Selected excerpt:
=== Begin Enclosure ===
Winebow Group updates first- and second-lien term loan pricing

By Sara Rosenberg

New York, June 26 – Winebow Group LLC reduced pricing on its $230 million seven-year first-lien covenant-light term loan (B1/B) to Libor plus 375 basis points from talk of Libor plus 400 bps to 425 bps, and firmed pricing on its $130 million 7½-year second-lien covenant-light term loan (Caa1/CCC+) at Libor plus 750 bps, the low end of the Libor plus 750 bps to 775 bps talk, according to a market source.

Also, the original issue discount on the first-lien term loan was changed to 99½ from 99 and the discount on the second-lien loan was revised to 99¼ from 99, the source said.

In addition, the MFN sunset was eliminated.

Both term loans still have a 1% Libor floor, the first-lien term loan still has 101 soft call protection for six months, and the second-lien term loan still has call protection of 102 in year one and 101 in year two.

Recommitments are due at noon ET on Friday, the source added.

Bank of America Merrill Lynch is the lead bank on the deal.

Proceeds will be used to refinance existing debt and fund a dividend.

Winebow Group, a fine wine and craft spirits company, is being created through the merger of Winebow Inc. and the Vintner Group Inc.
=== End Enclosure ===
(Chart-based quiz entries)
=== Begin Enclosure ===
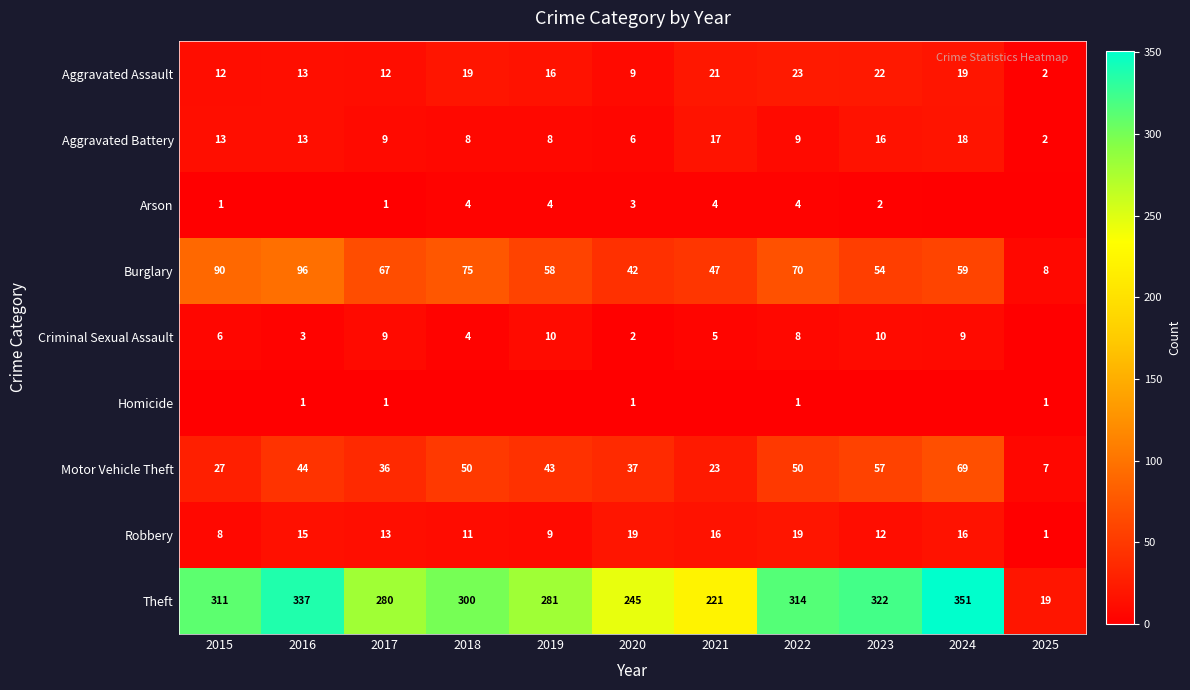

True or false: Motor Vehicle Theft has a value of 37 at 2021.

False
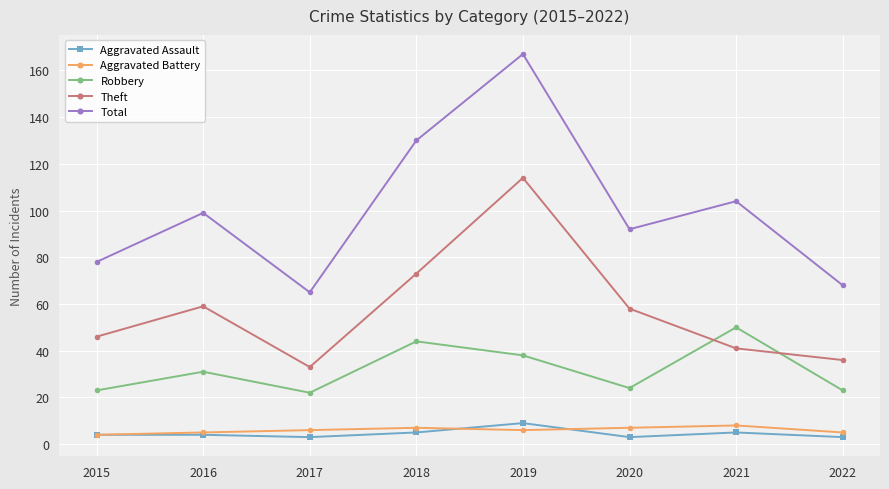

Is the value of Aggravated Battery at 2021 greater than the value of Aggravated Assault at 2022?

Yes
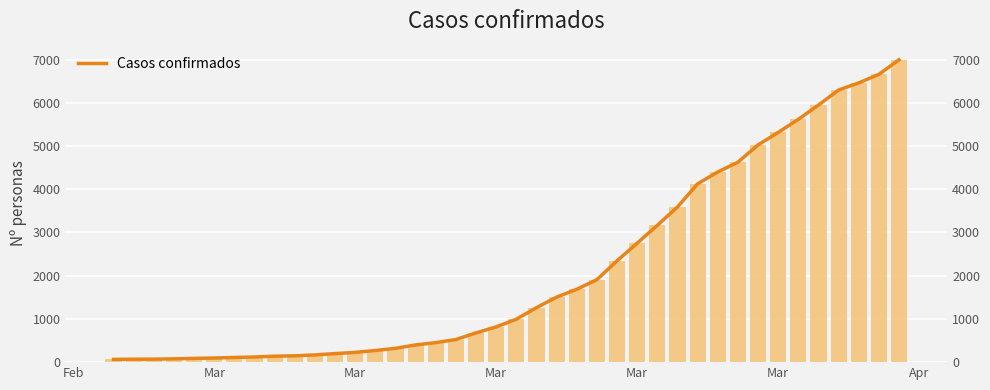

How many bars are there in total?

40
=== End Enclosure ===
Questions to answer:
1 - Print the whole article on Winebow Group's term loan pricing word for word.
2 - Output the entries word for word, starting at the line that contains "Is the value" and continuing to the end of the entries, with both ends included. Omit the pictures.

Response list:
1 -
Winebow Group updates first- and second-lien term loan pricing

By Sara Rosenberg

New York, June 26 – Winebow Group LLC reduced pricing on its $230 million seven-year first-lien covenant-light term loan (B1/B) to Libor plus 375 basis points from talk of Libor plus 400 bps to 425 bps, and firmed pricing on its $130 million 7½-year second-lien covenant-light term loan (Caa1/CCC+) at Libor plus 750 bps, the low end of the Libor plus 750 bps to 775 bps talk, according to a market source.

Also, the original issue discount on the first-lien term loan was changed to 99½ from 99 and the discount on the second-lien loan was revised to 99¼ from 99, the source said.

In addition, the MFN sunset was eliminated.

Both term loans still have a 1% Libor floor, the first-lien term loan still has 101 soft call protection for six months, and the second-lien term loan still has call protection of 102 in year one and 101 in year two.

Recommitments are due at noon ET on Friday, the source added.

Bank of America Merrill Lynch is the lead bank on the deal.

Proceeds will be used to refinance existing debt and fund a dividend.

Winebow Group, a fine wine and craft spirits company, is being created through the merger of Winebow Inc. and the Vintner Group Inc.

2 -
Is the value of Aggravated Battery at 2021 greater than the value of Aggravated Assault at 2022?

Yes

How many bars are there in total?

40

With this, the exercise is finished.